> [WORK TASK]:
Output the entries exactly as they appear. Pictures should not be included.

━━━ GIVEN INFORMATION

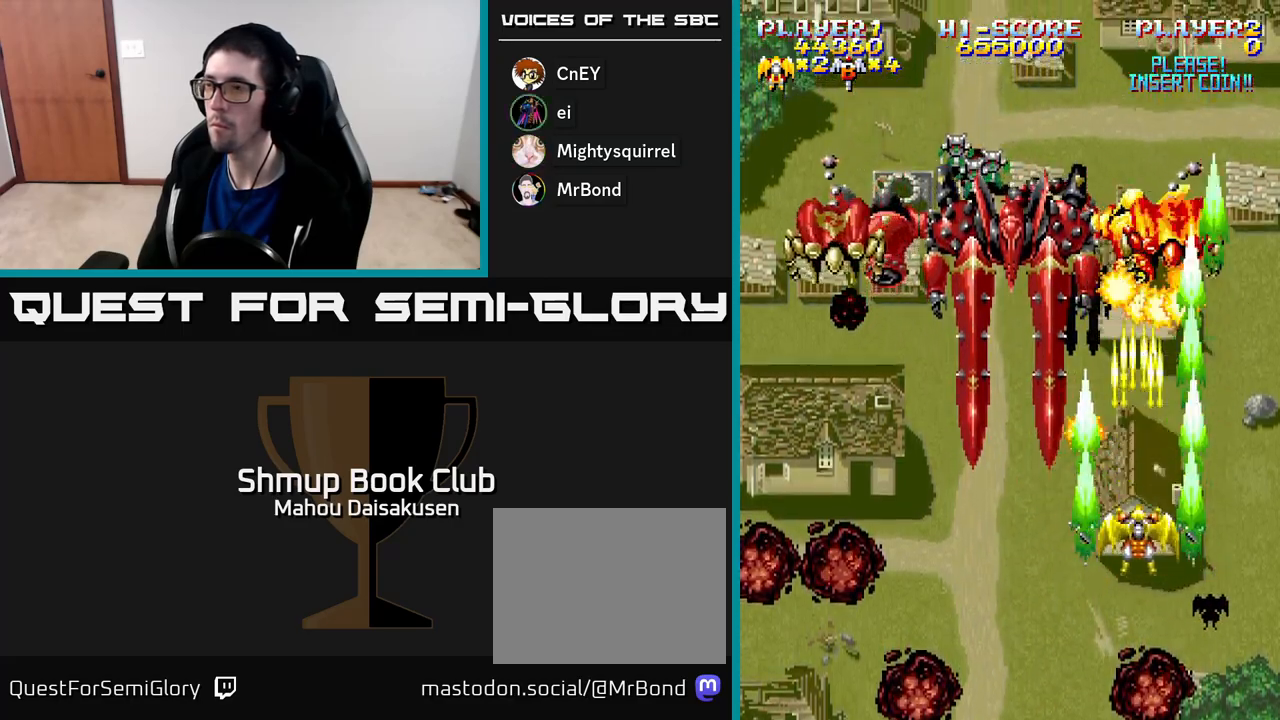
{"buttons": ["A"], "right_stick": "center", "events": []}
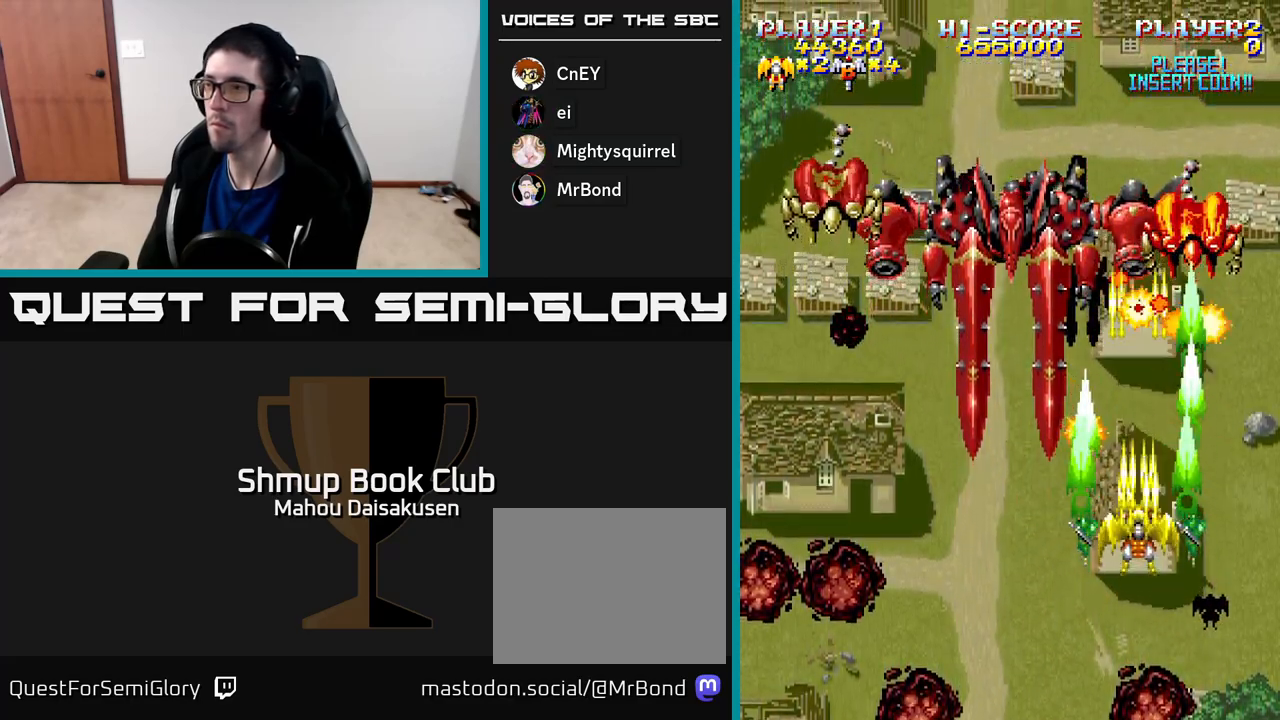
{"buttons": ["A"], "right_stick": "center", "events": []}
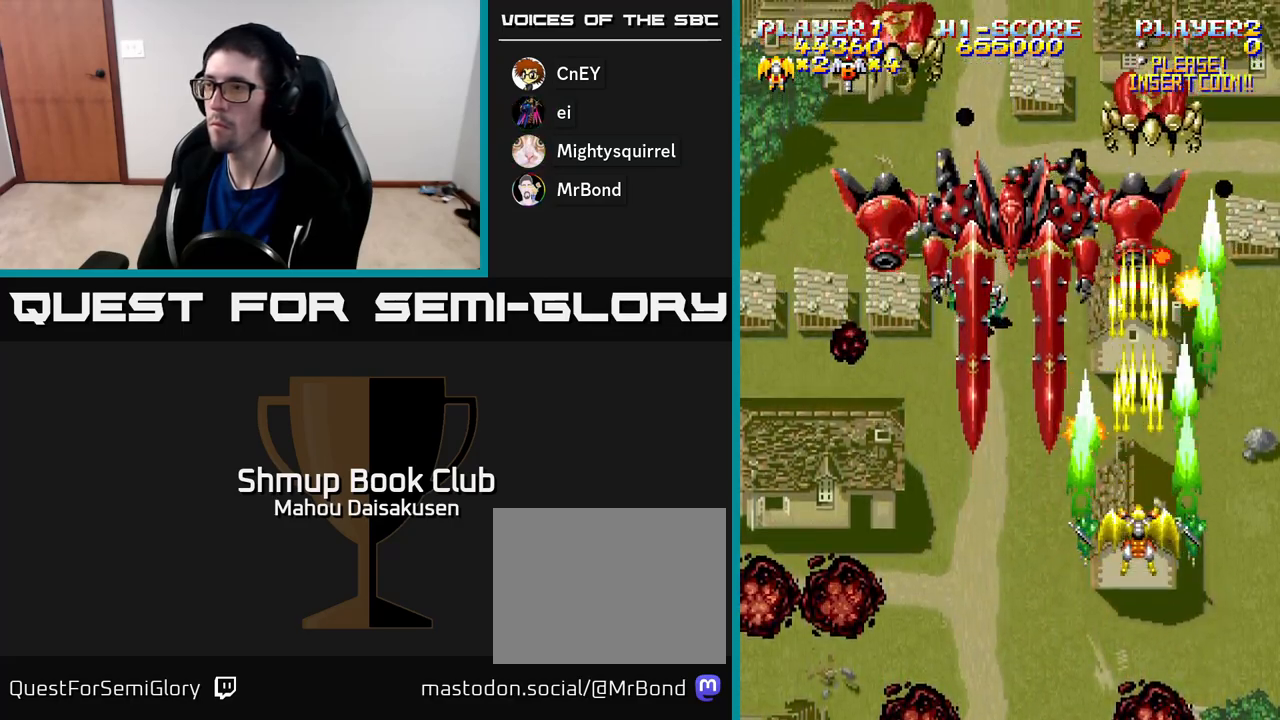
{"buttons": ["A", "DPAD_DOWN", "DPAD_RIGHT"], "right_stick": "center", "events": [[467, "DPAD_DOWN", "down"], [500, "DPAD_RIGHT", "down"]]}
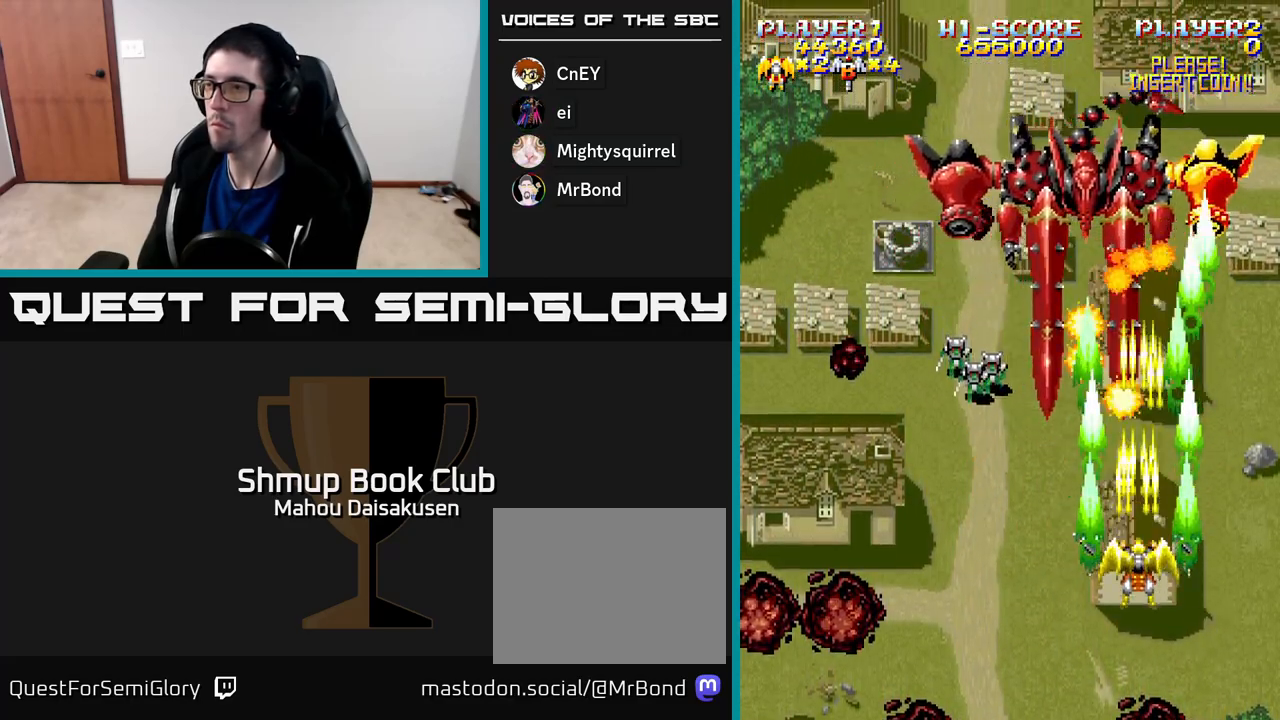
{"buttons": ["A"], "right_stick": "center", "events": [[17, "DPAD_DOWN", "up"], [167, "DPAD_DOWN", "down"], [183, "DPAD_RIGHT", "up"], [300, "DPAD_DOWN", "up"]]}
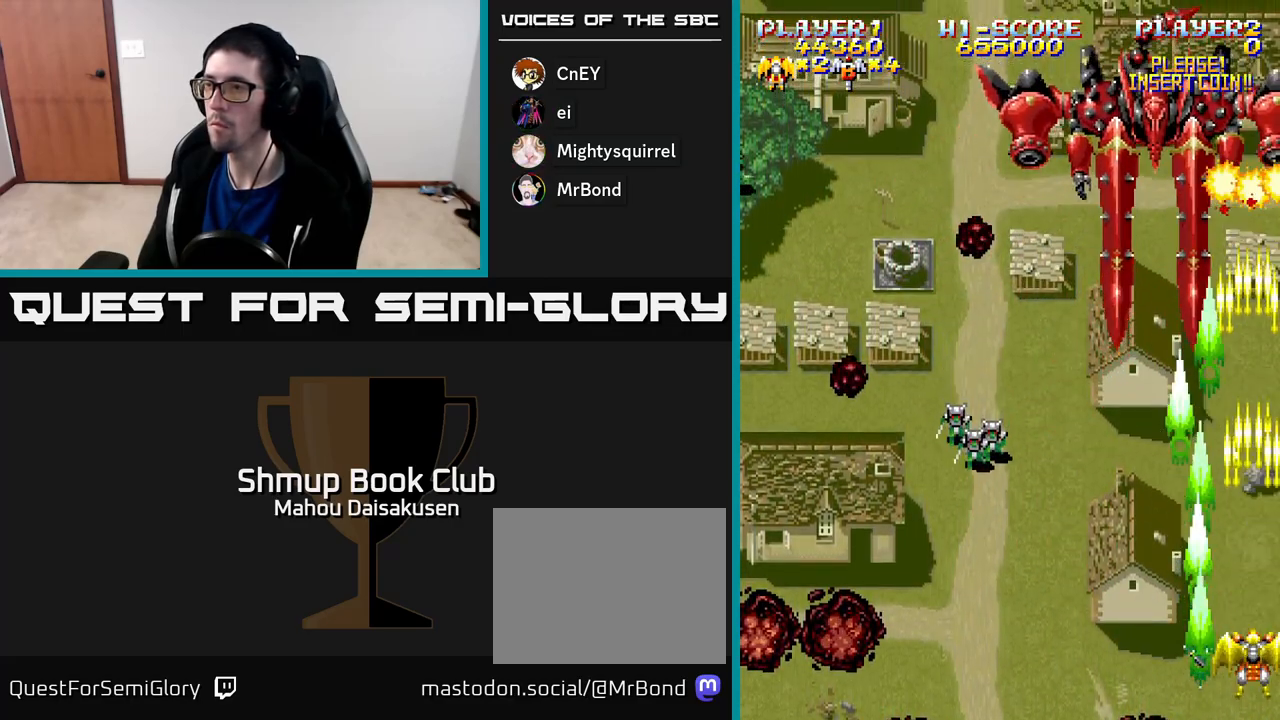
{"buttons": ["A", "DPAD_LEFT"], "right_stick": "center", "events": [[417, "DPAD_LEFT", "down"]]}
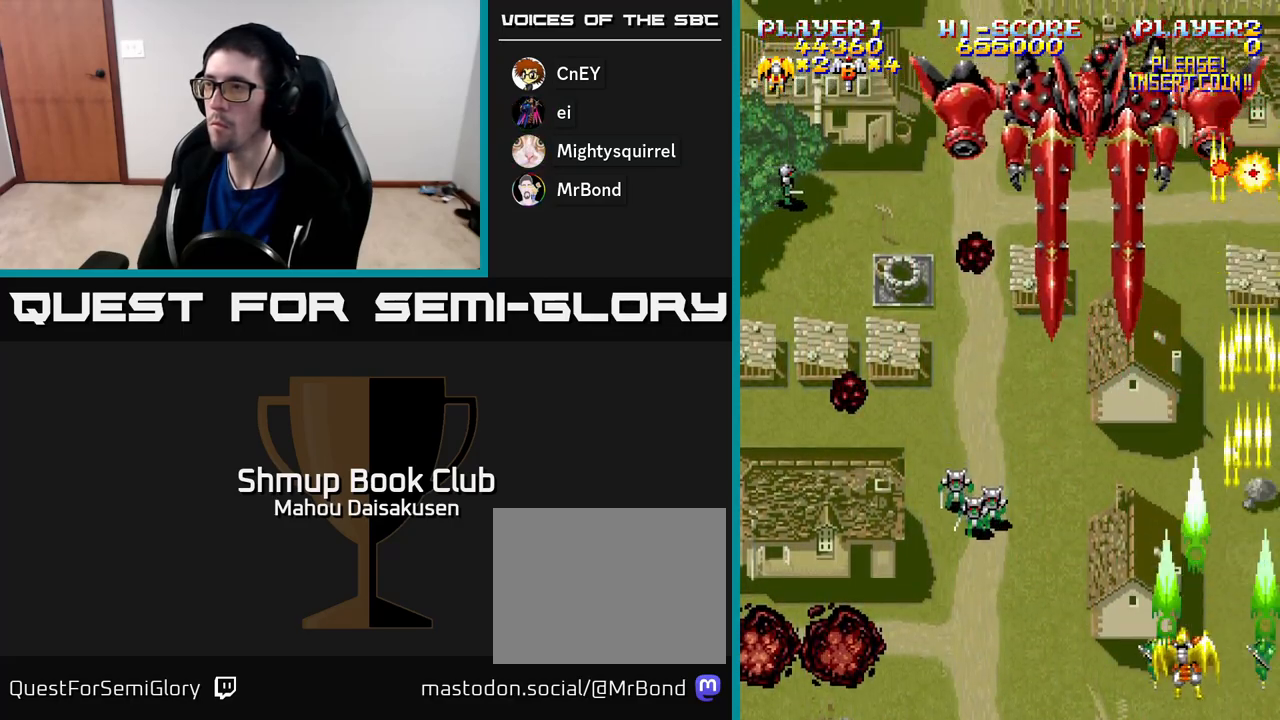
{"buttons": ["A", "DPAD_RIGHT"], "right_stick": "center", "events": [[17, "DPAD_LEFT", "up"], [483, "DPAD_RIGHT", "down"]]}
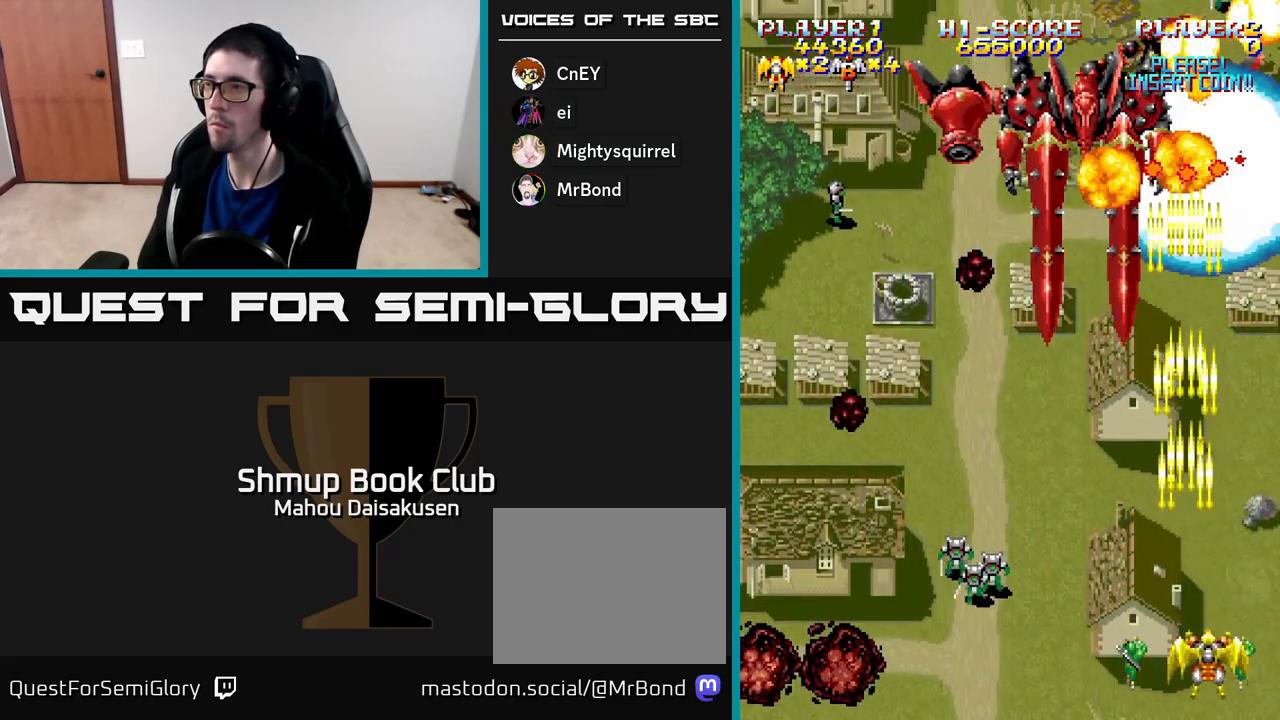
{"buttons": ["A", "DPAD_UP"], "right_stick": "center", "events": [[33, "DPAD_RIGHT", "up"], [117, "DPAD_DOWN", "down"], [233, "DPAD_DOWN", "up"], [383, "DPAD_LEFT", "down"], [400, "DPAD_UP", "down"], [433, "DPAD_LEFT", "up"]]}
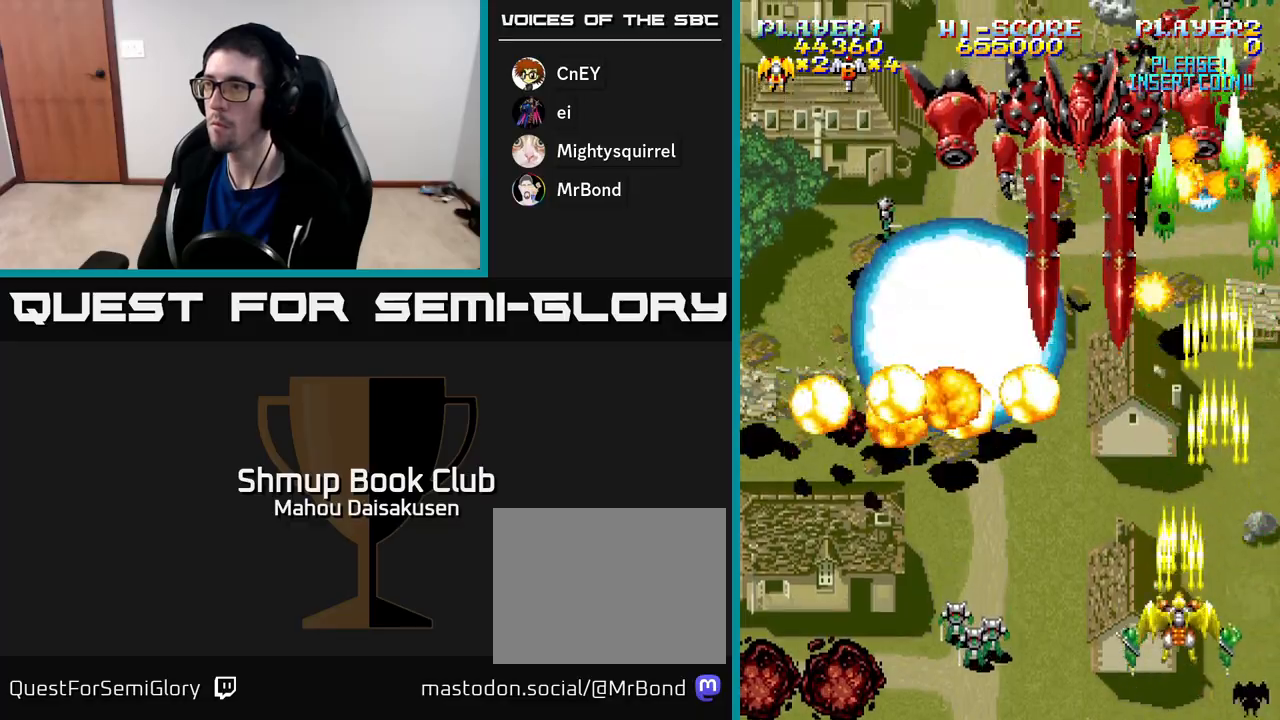
{"buttons": ["A", "DPAD_DOWN", "DPAD_RIGHT"], "right_stick": "center", "events": [[83, "DPAD_UP", "up"], [333, "DPAD_DOWN", "down"], [483, "DPAD_RIGHT", "down"]]}
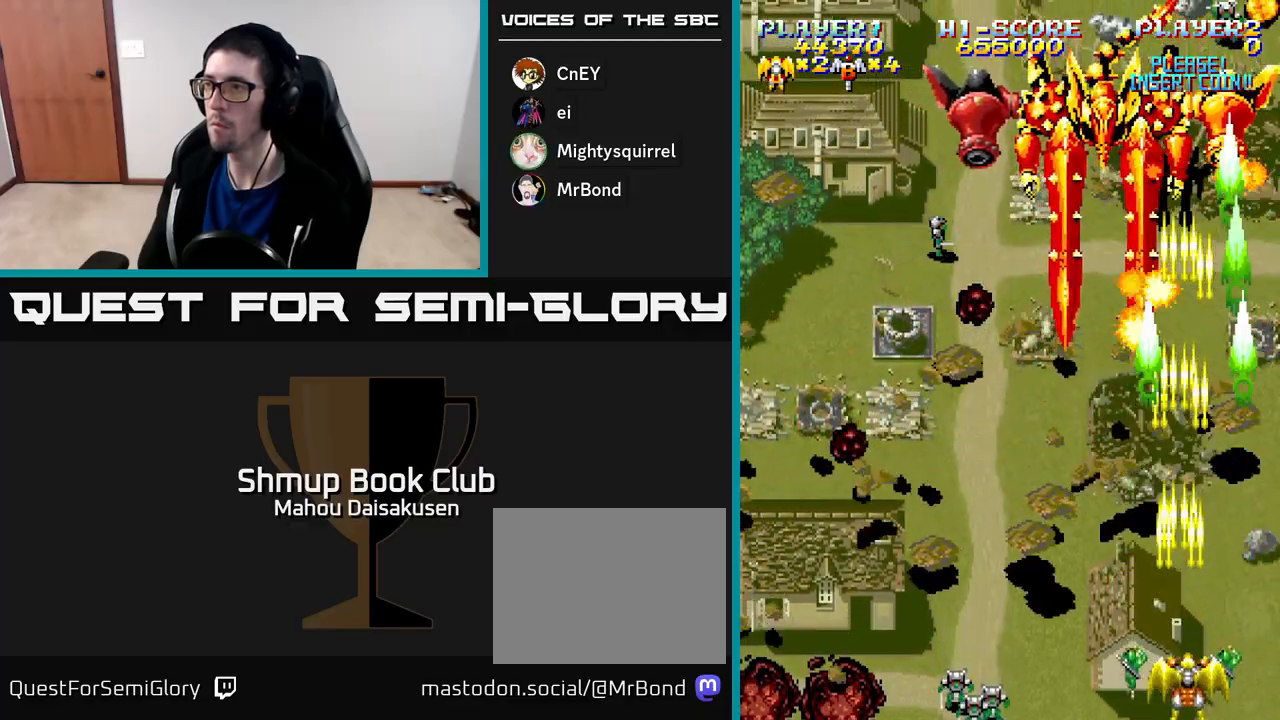
{"buttons": ["A"], "right_stick": "center", "events": [[33, "DPAD_DOWN", "up"], [133, "DPAD_RIGHT", "up"]]}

━━━━━━

> [SOLUTION]:
{"buttons": ["A"], "right_stick": "center", "events": []}
{"buttons": ["A"], "right_stick": "center", "events": []}
{"buttons": ["A", "DPAD_DOWN", "DPAD_RIGHT"], "right_stick": "center", "events": [[467, "DPAD_DOWN", "down"], [500, "DPAD_RIGHT", "down"]]}
{"buttons": ["A"], "right_stick": "center", "events": [[17, "DPAD_DOWN", "up"], [167, "DPAD_DOWN", "down"], [183, "DPAD_RIGHT", "up"], [300, "DPAD_DOWN", "up"]]}
{"buttons": ["A", "DPAD_LEFT"], "right_stick": "center", "events": [[417, "DPAD_LEFT", "down"]]}
{"buttons": ["A", "DPAD_RIGHT"], "right_stick": "center", "events": [[17, "DPAD_LEFT", "up"], [483, "DPAD_RIGHT", "down"]]}
{"buttons": ["A", "DPAD_UP"], "right_stick": "center", "events": [[33, "DPAD_RIGHT", "up"], [117, "DPAD_DOWN", "down"], [233, "DPAD_DOWN", "up"], [383, "DPAD_LEFT", "down"], [400, "DPAD_UP", "down"], [433, "DPAD_LEFT", "up"]]}
{"buttons": ["A", "DPAD_DOWN", "DPAD_RIGHT"], "right_stick": "center", "events": [[83, "DPAD_UP", "up"], [333, "DPAD_DOWN", "down"], [483, "DPAD_RIGHT", "down"]]}
{"buttons": ["A"], "right_stick": "center", "events": [[33, "DPAD_DOWN", "up"], [133, "DPAD_RIGHT", "up"]]}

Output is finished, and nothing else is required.